Let $n=p$ be a prime number. Let us assume the opposite: there exist positive integers $a_1,a_2,\dots ,a_p$ which all add up to a number not divisible by $p$, but for all $i\in \{1,2,\dots ,p\}$ there exists $j\in \{i+1,i+2,\dots ,i+p-1\}$ such that the number $a_i+a_{i+1}+\cdots +a_{j-1}$ is divisible by $p$. Reminder: all operations on indices are made using convention $a_i=a_{i-p}$ for $i>p$.

Let us now make a graph consisted of $p$ vertices (indicating numbers $a_1,a_2,\dots ,a_p$). The two vertices $a_i$ and $a_j$ are joined with directed edge if the sum $a_i+a_{i+1}+\cdots +a_{j-1}$ is divisible by $p$. Due to the assumption, from any vertex there is at least one edge incident to that vertex. Since there are only finitely many vertices in the graph, we conclude that the graph has a cycle.

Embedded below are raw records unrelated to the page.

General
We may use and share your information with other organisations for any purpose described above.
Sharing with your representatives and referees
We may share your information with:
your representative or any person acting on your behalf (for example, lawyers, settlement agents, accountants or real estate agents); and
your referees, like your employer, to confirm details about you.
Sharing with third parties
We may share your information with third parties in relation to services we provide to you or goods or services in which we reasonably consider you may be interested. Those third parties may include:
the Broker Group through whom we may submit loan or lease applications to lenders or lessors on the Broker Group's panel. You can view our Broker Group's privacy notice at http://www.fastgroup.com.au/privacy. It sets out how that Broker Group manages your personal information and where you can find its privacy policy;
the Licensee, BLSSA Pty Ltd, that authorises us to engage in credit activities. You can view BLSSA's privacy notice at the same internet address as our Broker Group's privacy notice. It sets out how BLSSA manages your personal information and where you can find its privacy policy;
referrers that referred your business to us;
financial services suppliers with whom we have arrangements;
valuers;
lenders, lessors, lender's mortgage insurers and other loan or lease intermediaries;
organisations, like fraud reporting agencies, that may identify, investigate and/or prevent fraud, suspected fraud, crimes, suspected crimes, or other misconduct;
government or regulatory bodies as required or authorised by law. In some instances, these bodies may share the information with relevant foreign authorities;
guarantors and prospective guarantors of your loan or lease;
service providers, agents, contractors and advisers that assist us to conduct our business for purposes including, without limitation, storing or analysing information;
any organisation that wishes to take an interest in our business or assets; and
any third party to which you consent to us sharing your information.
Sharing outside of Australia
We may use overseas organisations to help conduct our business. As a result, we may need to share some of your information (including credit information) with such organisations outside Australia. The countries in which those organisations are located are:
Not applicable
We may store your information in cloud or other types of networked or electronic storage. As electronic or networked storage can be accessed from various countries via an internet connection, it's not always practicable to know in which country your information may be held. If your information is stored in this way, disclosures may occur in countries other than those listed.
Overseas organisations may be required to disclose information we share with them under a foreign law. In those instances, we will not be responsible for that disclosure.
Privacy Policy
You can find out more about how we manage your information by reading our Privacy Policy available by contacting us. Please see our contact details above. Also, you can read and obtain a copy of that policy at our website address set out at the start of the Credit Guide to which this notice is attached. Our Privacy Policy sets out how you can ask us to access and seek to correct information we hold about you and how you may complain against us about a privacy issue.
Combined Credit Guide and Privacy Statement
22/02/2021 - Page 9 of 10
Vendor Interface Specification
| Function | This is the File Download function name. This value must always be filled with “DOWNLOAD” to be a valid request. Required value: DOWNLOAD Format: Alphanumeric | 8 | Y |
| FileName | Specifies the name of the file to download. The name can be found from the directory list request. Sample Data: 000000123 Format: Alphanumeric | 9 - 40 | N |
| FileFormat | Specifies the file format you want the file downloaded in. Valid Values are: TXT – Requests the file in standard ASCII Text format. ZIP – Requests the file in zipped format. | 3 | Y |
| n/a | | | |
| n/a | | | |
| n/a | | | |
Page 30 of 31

Consider that cycle and let us sum up all sums which correspond to edges of that cycle. Notice that all numbers $a_1,a_2,\dots ,a_p$ appear equally many times in those sums, and let us denote that number of occurrence by $k$. Moreover, in that cycle we have at most $p$ edges, and for each edge the corresponding sum consists of at most $p-1$ addends, since the sum of all numbers in the original sequence is not divisible by $p$. Hence, $k\le p-1$. However, each of those sums along the edges of the cycle is divisible by $p$, so the sum of all those sums in the cycle is $p$ as well, and we have $$p\mid k(a_1+a_2+\cdots +a_p).$$ This gives contradiction, since $k<p$, i.e. $p\nmid k$ and $p\nmid a_1+a_2+\cdots +a_p$.